# [Work to complete]
Check each line of the data for the string "pinky". Report how many have it, and give nothing else.
*****
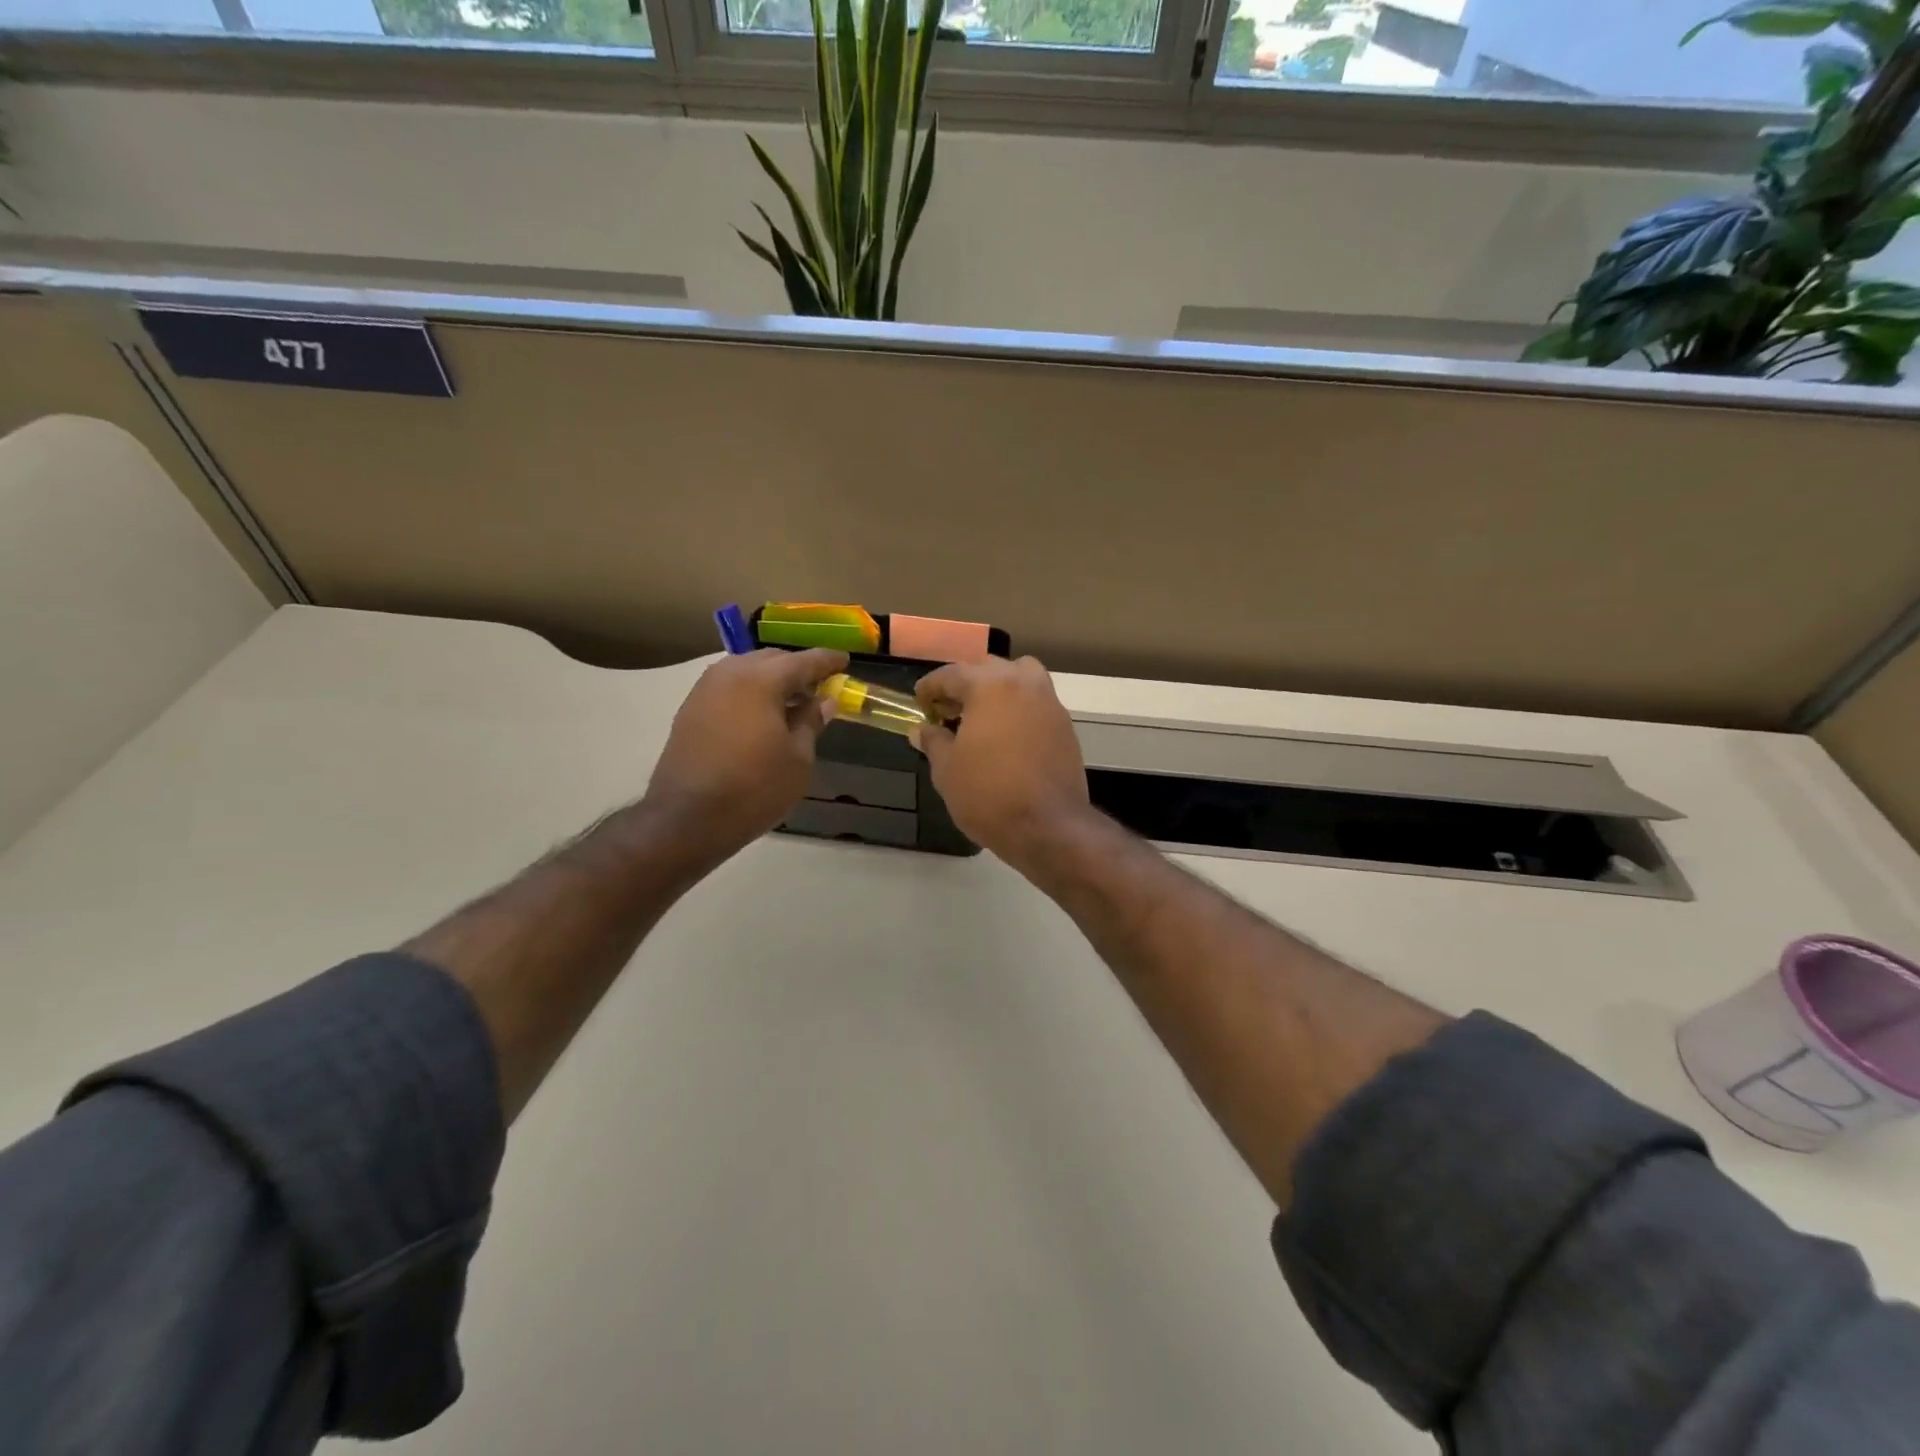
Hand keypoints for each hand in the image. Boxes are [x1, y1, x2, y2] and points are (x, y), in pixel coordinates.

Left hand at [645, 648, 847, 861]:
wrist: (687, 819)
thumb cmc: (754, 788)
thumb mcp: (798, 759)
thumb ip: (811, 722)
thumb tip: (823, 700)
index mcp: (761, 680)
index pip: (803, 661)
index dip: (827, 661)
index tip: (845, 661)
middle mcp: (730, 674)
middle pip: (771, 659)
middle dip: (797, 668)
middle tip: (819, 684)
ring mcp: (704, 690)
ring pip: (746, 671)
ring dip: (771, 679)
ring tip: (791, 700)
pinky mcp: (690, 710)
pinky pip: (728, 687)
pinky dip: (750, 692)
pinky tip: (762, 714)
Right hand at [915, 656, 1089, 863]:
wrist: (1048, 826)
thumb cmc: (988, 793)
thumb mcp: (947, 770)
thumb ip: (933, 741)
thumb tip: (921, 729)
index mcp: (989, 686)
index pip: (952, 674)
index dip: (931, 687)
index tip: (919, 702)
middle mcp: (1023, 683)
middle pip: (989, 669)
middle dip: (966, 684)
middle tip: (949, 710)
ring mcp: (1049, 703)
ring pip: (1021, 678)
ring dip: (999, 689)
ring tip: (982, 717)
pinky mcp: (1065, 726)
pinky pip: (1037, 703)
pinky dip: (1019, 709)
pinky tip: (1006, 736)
*****
# [Answer box]
8